Women with urogynecological problems are likely to have concomitant AI and urinary incontinence [22]. In our study, these conditions occurred in 84.3 % of the patients. Therefore, evaluating women with pelvic floor disorders must include urinary and anal function. However, manometric evaluation of all such patients is not justified and is not always easily accomplished, even when it is required. Symptom scores and other quality of life instruments could be used to screen patients who should proceed with more invasive and expensive testing.

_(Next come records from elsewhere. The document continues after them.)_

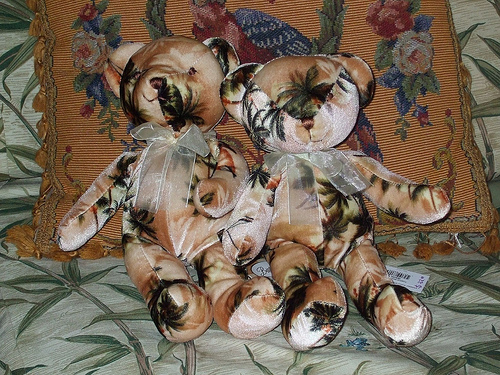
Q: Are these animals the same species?
A: Yes, all the animals are bears.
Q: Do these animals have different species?
A: No, all the animals are bears.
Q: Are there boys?
A: No, there are no boys.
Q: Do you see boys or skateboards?
A: No, there are no boys or skateboards.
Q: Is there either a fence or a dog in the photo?
A: No, there are no fences or dogs.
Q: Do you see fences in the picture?
A: No, there are no fences.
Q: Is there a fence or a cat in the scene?
A: No, there are no fences or cats.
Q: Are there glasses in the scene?
A: No, there are no glasses.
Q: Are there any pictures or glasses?
A: No, there are no glasses or pictures.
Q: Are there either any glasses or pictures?
A: No, there are no glasses or pictures.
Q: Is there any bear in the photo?
A: Yes, there is a bear.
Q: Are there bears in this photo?
A: Yes, there is a bear.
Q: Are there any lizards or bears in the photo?
A: Yes, there is a bear.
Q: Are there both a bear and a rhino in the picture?
A: No, there is a bear but no rhinos.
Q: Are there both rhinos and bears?
A: No, there is a bear but no rhinos.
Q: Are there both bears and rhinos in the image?
A: No, there is a bear but no rhinos.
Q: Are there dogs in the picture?
A: No, there are no dogs.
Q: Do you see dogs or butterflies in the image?
A: No, there are no dogs or butterflies.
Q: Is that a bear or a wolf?
A: That is a bear.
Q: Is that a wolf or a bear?
A: That is a bear.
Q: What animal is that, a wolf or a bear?
A: That is a bear.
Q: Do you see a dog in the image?
A: No, there are no dogs.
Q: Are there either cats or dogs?
A: No, there are no dogs or cats.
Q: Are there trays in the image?
A: No, there are no trays.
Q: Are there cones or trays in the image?
A: No, there are no trays or cones.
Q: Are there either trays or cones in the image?
A: No, there are no trays or cones.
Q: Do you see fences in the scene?
A: No, there are no fences.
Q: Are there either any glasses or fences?
A: No, there are no fences or glasses.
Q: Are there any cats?
A: No, there are no cats.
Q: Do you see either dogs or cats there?
A: No, there are no cats or dogs.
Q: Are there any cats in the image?
A: No, there are no cats.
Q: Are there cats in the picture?
A: No, there are no cats.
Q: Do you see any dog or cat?
A: No, there are no cats or dogs.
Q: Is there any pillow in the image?
A: Yes, there is a pillow.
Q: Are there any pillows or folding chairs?
A: Yes, there is a pillow.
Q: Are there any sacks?
A: No, there are no sacks.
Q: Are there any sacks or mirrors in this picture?
A: No, there are no sacks or mirrors.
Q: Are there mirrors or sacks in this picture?
A: No, there are no sacks or mirrors.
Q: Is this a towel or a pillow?
A: This is a pillow.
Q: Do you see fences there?
A: No, there are no fences.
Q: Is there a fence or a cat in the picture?
A: No, there are no fences or cats.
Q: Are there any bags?
A: No, there are no bags.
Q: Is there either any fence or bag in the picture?
A: No, there are no bags or fences.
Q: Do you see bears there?
A: Yes, there is a bear.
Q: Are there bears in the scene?
A: Yes, there is a bear.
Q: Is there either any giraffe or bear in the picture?
A: Yes, there is a bear.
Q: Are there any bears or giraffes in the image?
A: Yes, there is a bear.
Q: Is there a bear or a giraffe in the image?
A: Yes, there is a bear.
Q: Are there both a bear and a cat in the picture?
A: No, there is a bear but no cats.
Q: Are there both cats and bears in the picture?
A: No, there is a bear but no cats.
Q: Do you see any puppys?
A: No, there are no puppys.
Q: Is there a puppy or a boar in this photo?
A: No, there are no puppys or boars.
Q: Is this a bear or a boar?
A: This is a bear.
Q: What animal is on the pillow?
A: The bear is on the pillow.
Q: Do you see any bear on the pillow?
A: Yes, there is a bear on the pillow.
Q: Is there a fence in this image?
A: No, there are no fences.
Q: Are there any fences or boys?
A: No, there are no fences or boys.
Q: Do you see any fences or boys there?
A: No, there are no fences or boys.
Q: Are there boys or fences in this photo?
A: No, there are no fences or boys.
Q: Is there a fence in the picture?
A: No, there are no fences.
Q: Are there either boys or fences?
A: No, there are no fences or boys.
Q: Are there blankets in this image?
A: Yes, there is a blanket.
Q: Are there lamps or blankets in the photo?
A: Yes, there is a blanket.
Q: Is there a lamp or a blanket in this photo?
A: Yes, there is a blanket.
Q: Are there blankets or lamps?
A: Yes, there is a blanket.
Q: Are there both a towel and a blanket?
A: No, there is a blanket but no towels.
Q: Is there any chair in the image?
A: No, there are no chairs.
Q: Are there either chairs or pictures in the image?
A: No, there are no chairs or pictures.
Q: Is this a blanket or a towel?
A: This is a blanket.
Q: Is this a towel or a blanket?
A: This is a blanket.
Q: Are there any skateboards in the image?
A: No, there are no skateboards.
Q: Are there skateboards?
A: No, there are no skateboards.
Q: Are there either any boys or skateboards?
A: No, there are no skateboards or boys.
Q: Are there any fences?
A: No, there are no fences.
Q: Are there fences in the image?
A: No, there are no fences.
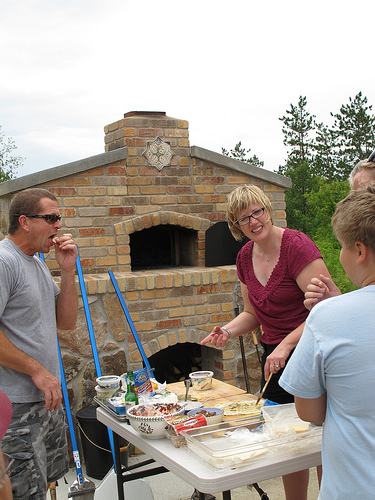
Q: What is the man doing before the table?
A: Eating.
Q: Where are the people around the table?
A: Backyard.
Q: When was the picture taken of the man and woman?
A: Outside Barbecue.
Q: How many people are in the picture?
A: 4.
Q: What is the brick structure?
A: Barbecue pit.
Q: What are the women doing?
A: Talking about the food.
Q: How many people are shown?
A: 4.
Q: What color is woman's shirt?
A: Red.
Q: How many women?
A: 1.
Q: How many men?
A: 3.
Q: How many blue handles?
A: 3.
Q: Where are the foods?
A: On table.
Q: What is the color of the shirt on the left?
A: Grey.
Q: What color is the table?
A: White.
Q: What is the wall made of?
A: Bricks.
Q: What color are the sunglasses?
A: Black.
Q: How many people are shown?
A: 4.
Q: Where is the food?
A: On table.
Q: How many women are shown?
A: 1.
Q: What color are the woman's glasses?
A: Black.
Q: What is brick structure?
A: Fireplace.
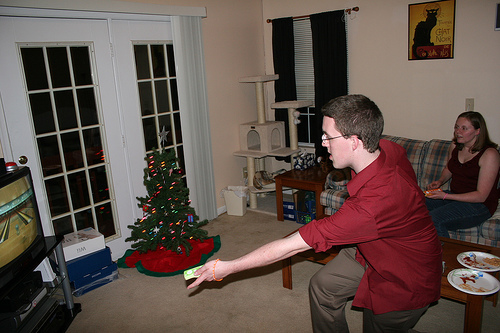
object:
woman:
[420, 111, 499, 240]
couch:
[318, 133, 499, 249]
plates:
[455, 250, 499, 272]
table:
[278, 215, 499, 333]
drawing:
[404, 0, 456, 61]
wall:
[261, 0, 498, 194]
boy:
[185, 93, 442, 332]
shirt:
[296, 138, 442, 315]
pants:
[307, 245, 437, 332]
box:
[50, 226, 107, 264]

Furthermore, in the study population, only 34 % had already sought treatment for AI, and 28 % reported that a doctor had already spontaneously asked them about symptoms of AI. In population-based surveys, when people with AI are asked whether they have discussed this problem with their healthcare provider, only a third respond that they have done so. This level of response is also found in acute care hospitals, nursing homes, and community settings. A possible reason for the failure to recognize and report AI is the belief of many healthcare providers that AI is a normal part of aging: a UK nursing home survey found that the trained staff cited advanced age as the main cause of incontinence [5]. The WS has the strength of ease in scoring and is widely used because of its simplicity. Thus, it may be a simple but no less effective way of approaching an embarrassing issue.

One limitation of our study was the order of the questionnaire administration methods. Because we did not test whether the order of administration of face-to-face interview/telephone interview affected the results, we cannot recommend different orders before validation. A second limitation is the lack of evidence of sensitivity to change, which should also be the objective of future studies. The last limitation is the fact that 7.2 % of the patients were illiterate; thus, the WS was read to them. We tried to just read and not to interpret the questions for them, but this could be considered a bias in favor of successful results.

In conclusion, the Brazilian Portuguese translated version of the Wexner scale is a reliable, consistent, and valid instrument for assessing symptom severity and the impact on quality of life among women with AI.